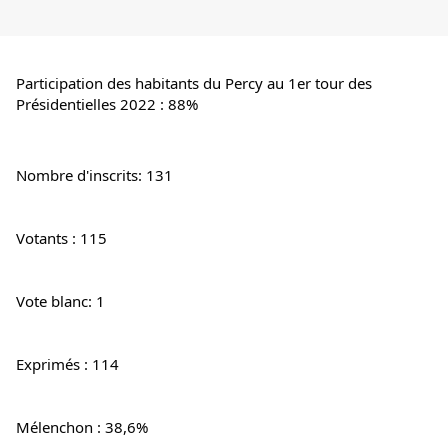
Participation des habitants du Percy au 1er tour des 
Présidentielles 2022 : 88%
Nombre d'inscrits: 131
Votants : 115
Vote blanc: 1
Exprimés : 114
Mélenchon : 38,6%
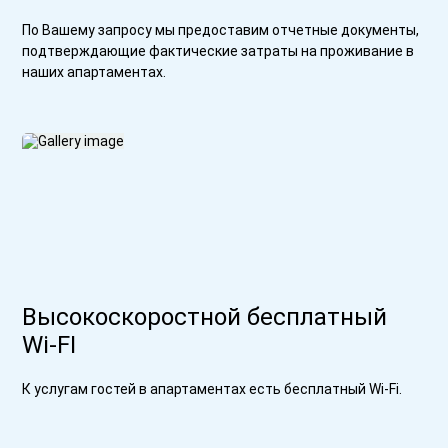
По Вашему запросу мы предоставим отчетные документы,
подтверждающие фактические затраты на проживание в
наших апартаментах.
Высокоскоростной бесплатный
Wi-FI
К услугам гостей в апартаментах есть бесплатный Wi-Fi.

-------

#### [YOUR GOAL]
Tally the lines of the records holding the word "бесплатный", then give only the resulting number.

#### [SOLUTION BELOW]
2